On the other hand, the grant of a declaration was discretionary and there were exceptional facts in the case, including that the appellant had acquired his land with the intention of developing it and selling on plots for use as a traveller caravan site, even though he knew that the access road was restricted to agricultural purposes. In the exceptional circumstances, the court could legitimately have exercised its discretion by declaring that the respondent was entitled to obstruct all use of the access road by the appellant until it was reasonably satisfied that the appellant himself, or any licensee or tenant or his, or any purchaser from him, wished to use the land for agricultural purposes and required vehicular access for that purpose, or until further order of the court. The facts also justified a declaration that the respondent was entitled to obstruct pedestrian access by the appellant until the site was vacated by all those occupying it for non-agricultural purposes, or until the respondent was satisfied that the appellant or any licensee or tenant or purchaser from him wished to use the access road in lawful exercise of the easement, whichever was the earlier, or until further order of the court. A declaration in such terms should be substituted for that made by the judge.

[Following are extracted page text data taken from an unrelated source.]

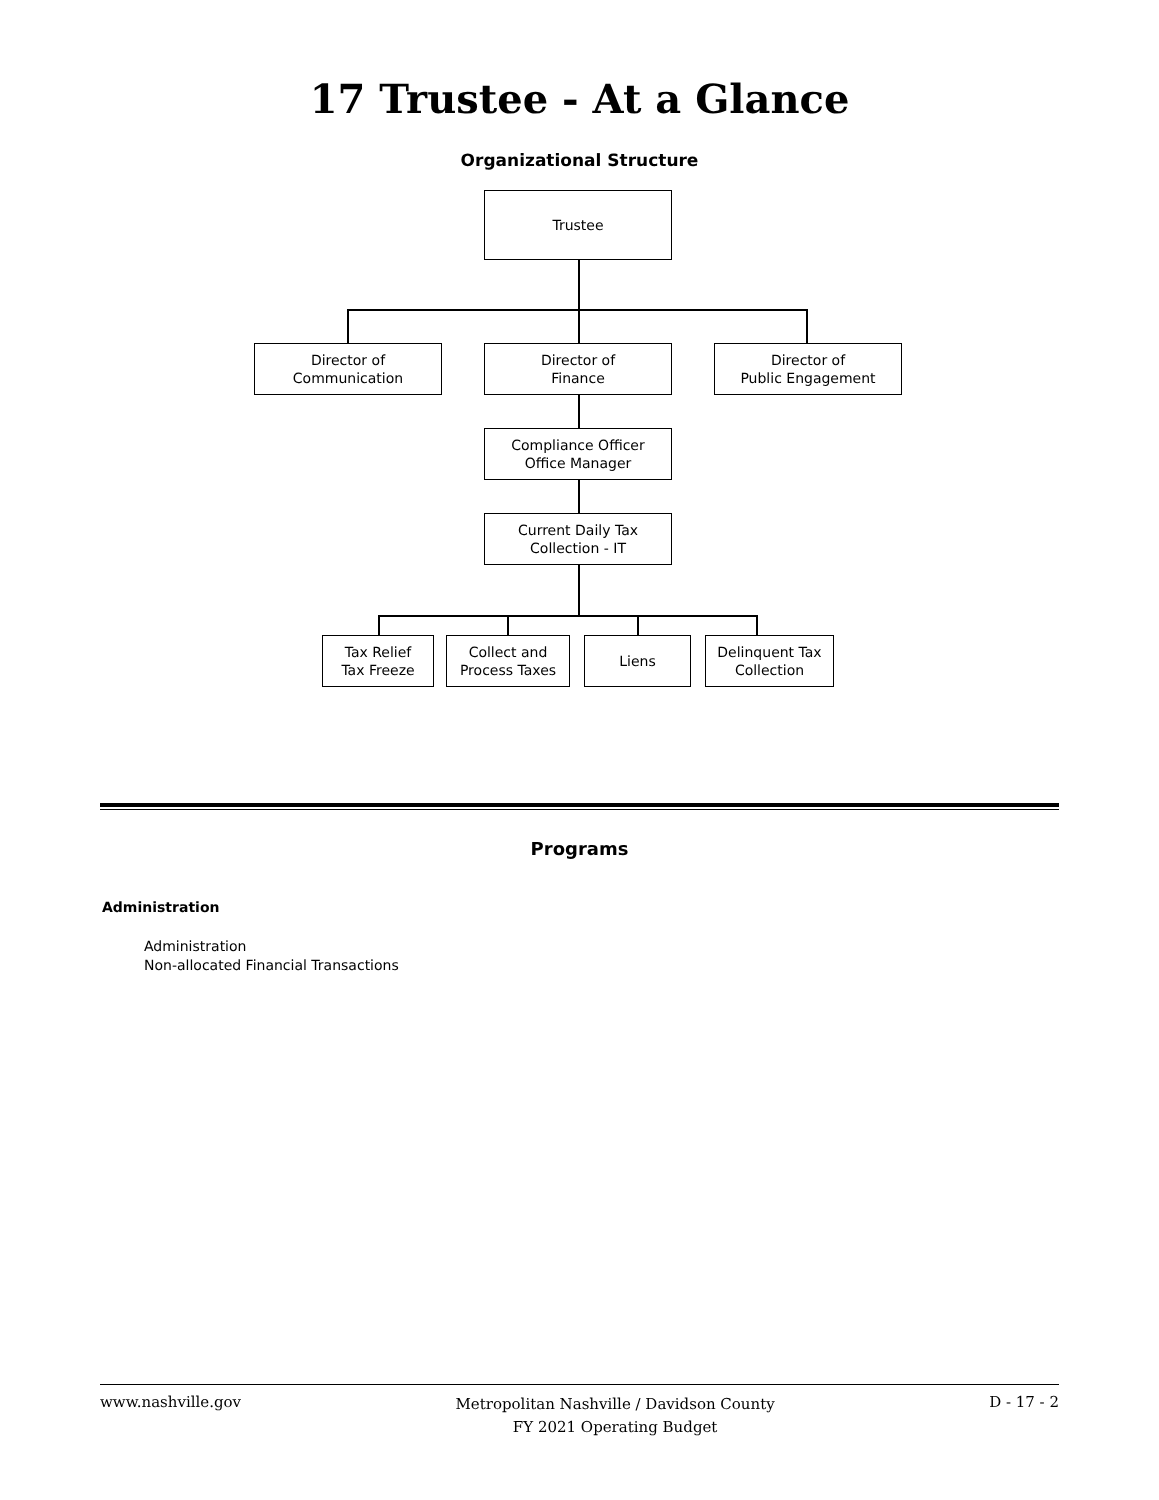17 Trustee - At a Glance
Organizational Structure
Trustee
Director of
Communication
Director of
Finance
Director of
Public Engagement
Compliance Officer
Office Manager
Current Daily Tax
Collection - IT
Tax Relief
Tax Freeze
Collect and
Process Taxes
Liens
Delinquent Tax
Collection
Programs
Administration
Administration
Non-allocated Financial Transactions
www.nashville.gov
Metropolitan Nashville / Davidson County
FY 2021 Operating Budget
D - 17 - 2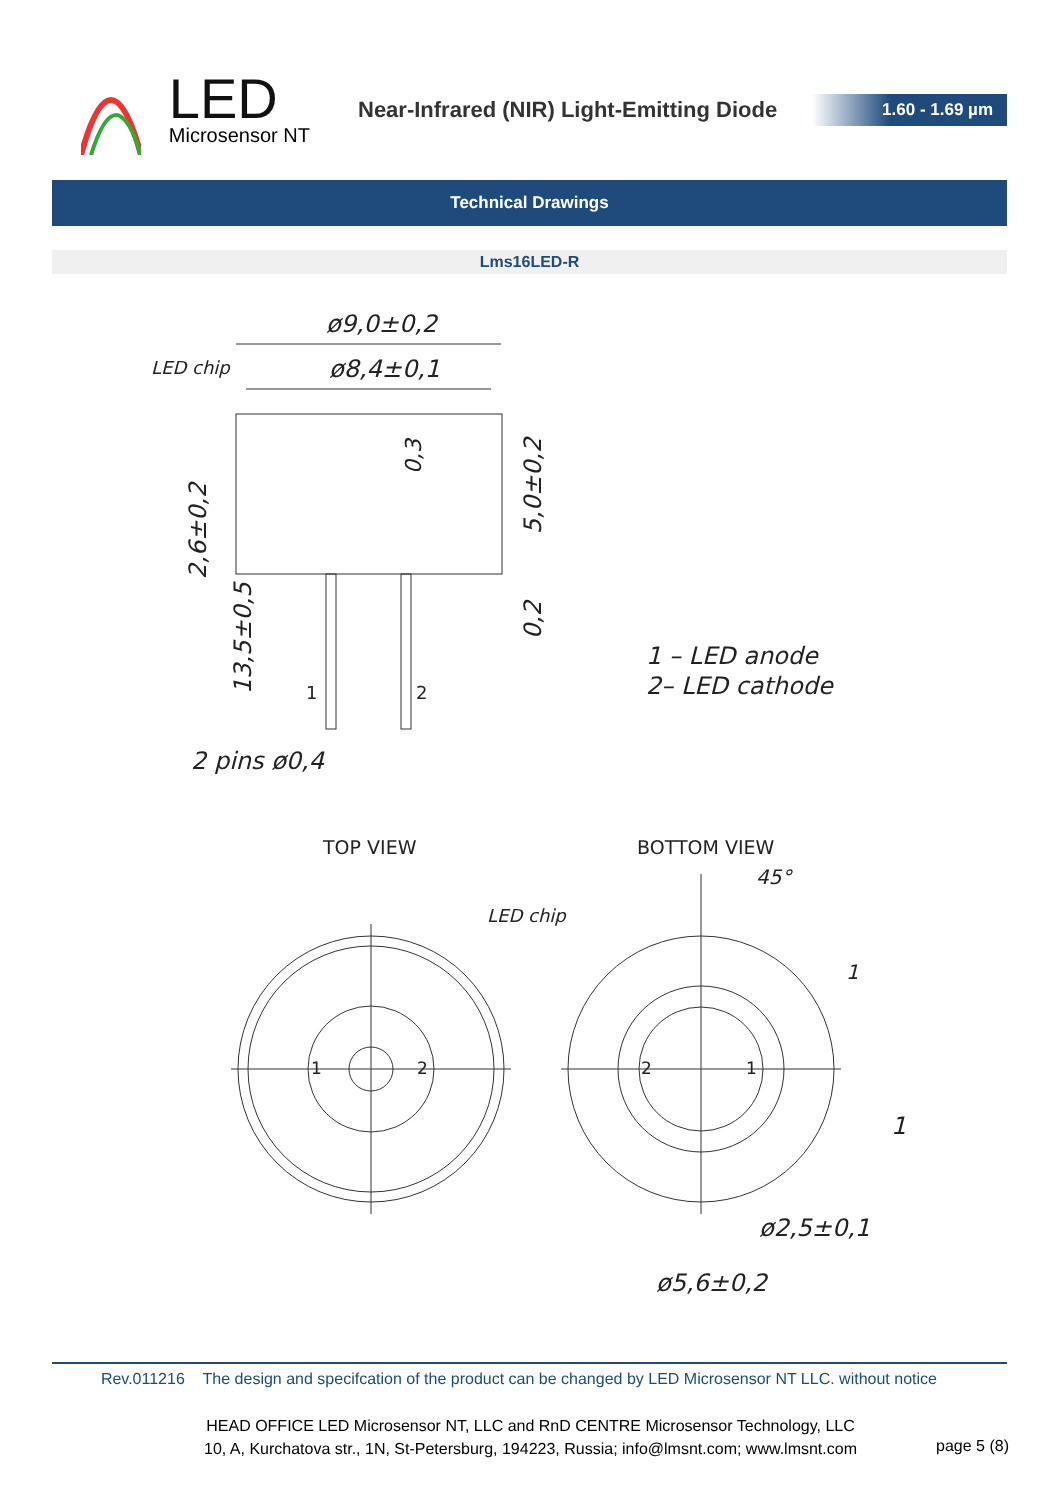LED
Microsensor NT
Near-Infrared (NIR) Light-Emitting Diode
1.60 - 1.69 µm
Technical Drawings
Lms16LED-R
ø9,0±0,2
ø8,4±0,1
LED chip
0,3
5,0±0,2
2,6±0,2
0,2
13,5±0,5
1
2
2 pins ø0,4
1 – LED anode
2– LED cathode
TOP VIEW
BOTTOM VIEW
45°
LED chip
1
1
1
2
2
1
ø2,5±0,1
ø5,6±0,2
Rev.011216 The design and specifcation of the product can be changed by LED Microsensor NT LLC. without notice
HEAD OFFICE LED Microsensor NT, LLC and RnD CENTRE Microsensor Technology, LLC
10, A, Kurchatova str., 1N, St-Petersburg, 194223, Russia; info@lmsnt.com; www.lmsnt.com
page 5 (8)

Further, since there were no principled grounds for an injunction prohibiting the appellant from lawfully exercising the agricultural easement attached to his land, the injunction against him should be set aside and replaced by one that prohibited his use of the access road save in accordance with the terms of the original grant.


George Laurence QC and Graeme Kirk (instructed by The Hawksley Partnership LLP, of Blackwater) appeared for the appellant; Emily Windsor (instructed by Charles Russell LLP, of Guildford) appeared for the respondent.